▶ [PROBLEM TO WORK ON] Report how many lines of these entries hold the string "comes"; reply with the number alone.

-------------------------

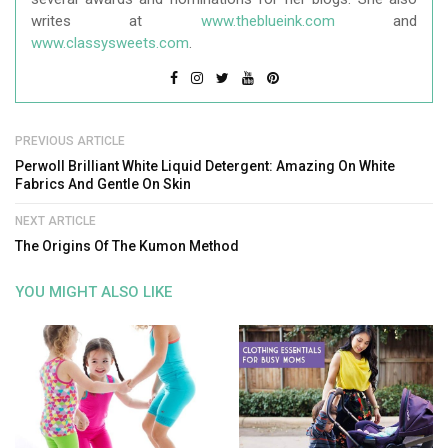
writes at
www.theblueink.com
and
www.classysweets.com
.
PREVIOUS ARTICLE
Perwoll Brilliant White Liquid Detergent: Amazing On White
Fabrics And Gentle On Skin
NEXT ARTICLE
The Origins Of The Kumon Method
YOU MIGHT ALSO LIKE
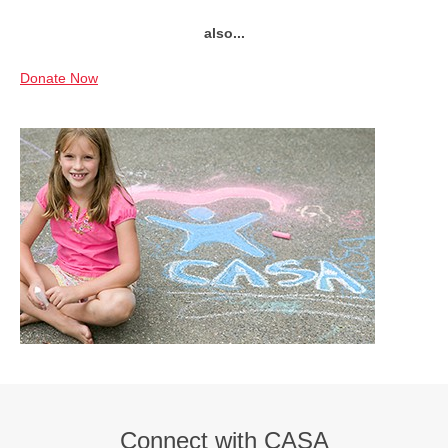
also...
Donate Now
Connect with CASA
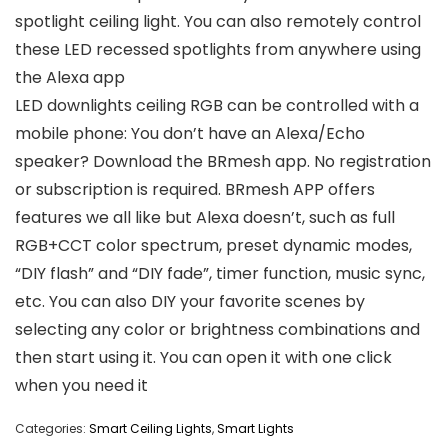
spotlight ceiling light. You can also remotely control
these LED recessed spotlights from anywhere using
the Alexa app
LED downlights ceiling RGB can be controlled with a
mobile phone: You don’t have an Alexa/Echo
speaker? Download the BRmesh app. No registration
or subscription is required. BRmesh APP offers
features we all like but Alexa doesn’t, such as full
RGB+CCT color spectrum, preset dynamic modes,
“DIY flash” and “DIY fade”, timer function, music sync,
etc. You can also DIY your favorite scenes by
selecting any color or brightness combinations and
then start using it. You can open it with one click
when you need it
Categories:
Smart Ceiling Lights
,
Smart Lights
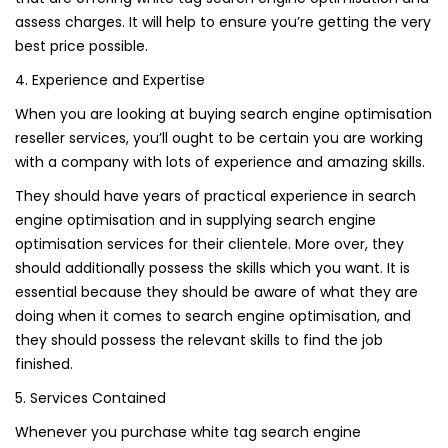
assess charges. It will help to ensure you’re getting the very
best price possible.
4. Experience and Expertise
When you are looking at buying search engine optimisation
reseller services, you’ll ought to be certain you are working
with a company with lots of experience and amazing skills.
They should have years of practical experience in search
engine optimisation and in supplying search engine
optimisation services for their clientele. More over, they
should additionally possess the skills which you want. It is
essential because they should be aware of what they are
doing when it comes to search engine optimisation, and
they should possess the relevant skills to find the job
finished.
5. Services Contained
Whenever you purchase white tag search engine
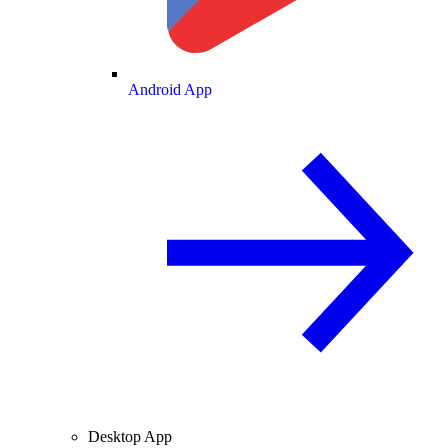
Android App
Desktop App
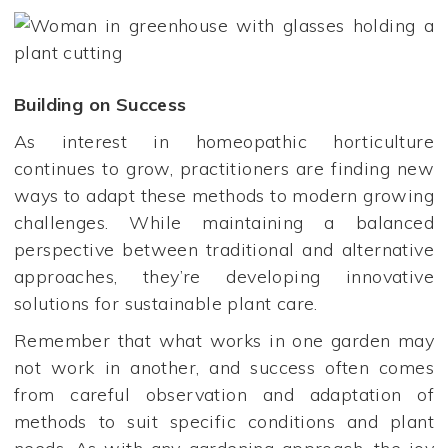
Building on Success
As interest in homeopathic horticulture
continues to grow, practitioners are finding new
ways to adapt these methods to modern growing
challenges. While maintaining a balanced
perspective between traditional and alternative
approaches, they’re developing innovative
solutions for sustainable plant care.
Remember that what works in one garden may
not work in another, and success often comes
from careful observation and adaptation of
methods to suit specific conditions and plant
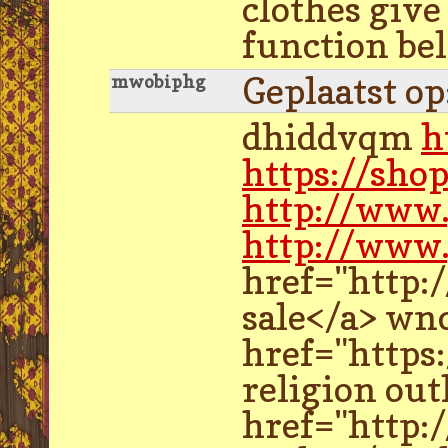
clothes give
function bel
Geplaatst o
mwobiphg
dhiddvqm
h
https://sho
http://www
http://www.
href="http:
sale</a> wn
href="https
religion out
href="http:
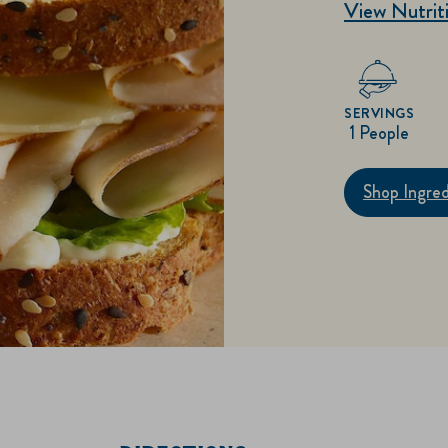
View Nutriti
SERVINGS
1 People
Shop Ingred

-------------------------

▶ [ANSWER TO THIS TASK] 2